For all the nodes, we have nothing to discard in left sub-tree in a search. This is another
arrangement. This is still balanced because for all the nodes, the difference between
the heights of left and right sub-tree is not greater than 1. But this is the best arrangement
when we have a perfect binary tree. At each step, we will have exactly n/2 nodes to discard.
Ok, now to insert some records in binary search tree, we will first have to find the position
at which we can insert and we can find the position in big-oh of log n time. Lets say
we want to insert 19 in this tree, what we will do is start at the root. If the value
to be inserted is lesser or equal, if there is no child, insert as left child or go left.
If the value is greater and there is no right child, insert as right child or go right.

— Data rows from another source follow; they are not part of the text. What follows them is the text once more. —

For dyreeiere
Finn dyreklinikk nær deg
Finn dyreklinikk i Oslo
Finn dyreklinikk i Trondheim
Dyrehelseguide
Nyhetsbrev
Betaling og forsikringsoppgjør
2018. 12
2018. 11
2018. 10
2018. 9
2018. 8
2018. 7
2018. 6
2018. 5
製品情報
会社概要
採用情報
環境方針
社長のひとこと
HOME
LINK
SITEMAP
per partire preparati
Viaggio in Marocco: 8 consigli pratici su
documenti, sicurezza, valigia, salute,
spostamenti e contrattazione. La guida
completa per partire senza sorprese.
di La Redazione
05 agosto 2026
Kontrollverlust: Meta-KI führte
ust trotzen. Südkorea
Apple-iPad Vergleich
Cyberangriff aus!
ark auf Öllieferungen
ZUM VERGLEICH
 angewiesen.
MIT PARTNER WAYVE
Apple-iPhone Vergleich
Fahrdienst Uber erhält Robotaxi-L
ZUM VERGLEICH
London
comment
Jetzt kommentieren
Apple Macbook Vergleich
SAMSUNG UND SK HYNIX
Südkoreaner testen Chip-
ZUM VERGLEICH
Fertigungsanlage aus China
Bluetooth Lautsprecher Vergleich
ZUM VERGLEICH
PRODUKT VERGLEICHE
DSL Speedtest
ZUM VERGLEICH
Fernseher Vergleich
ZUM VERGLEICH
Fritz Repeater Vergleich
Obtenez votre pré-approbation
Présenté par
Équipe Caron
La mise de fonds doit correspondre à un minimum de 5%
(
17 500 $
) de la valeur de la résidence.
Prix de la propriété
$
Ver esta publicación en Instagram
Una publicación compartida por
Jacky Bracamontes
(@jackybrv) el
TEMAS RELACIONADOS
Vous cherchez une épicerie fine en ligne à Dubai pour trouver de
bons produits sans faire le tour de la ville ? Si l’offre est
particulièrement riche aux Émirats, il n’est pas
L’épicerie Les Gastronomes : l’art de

In this case, 19 is greater, so we will go right. Now, we are at 20. 19 is lesser and
left sub-tree is not empty. We have a left child. So, we will go left. Now, we are at
17, 19 is greater than 17. So, it should go in right of 17. There is no right child of
17. So, we will create a node with value 19 and link it to this node with value 17 as
right child. Because we are using pointers or references here just like linked list,
no shifting is needed like an array. Creating a link will take constant time. So, overall
insertion will also cost us like search. To delete also, we will first have to search
the node. Search once again will be big-oh of log n and deleting the node will only mean
adjusting some links. So, removal also is going to be like search – big-oh of log n
in average case. Binary search tree gets unbalanced during insertion and deletion. So, often during
insertion and deletion, we restore the balancing. There are ways to do it and we will talk about
all of this in detail in later lessons. In next lesson, we will discuss implementation
of binary search tree in detail. This is it for this lesson. Thanks for watching.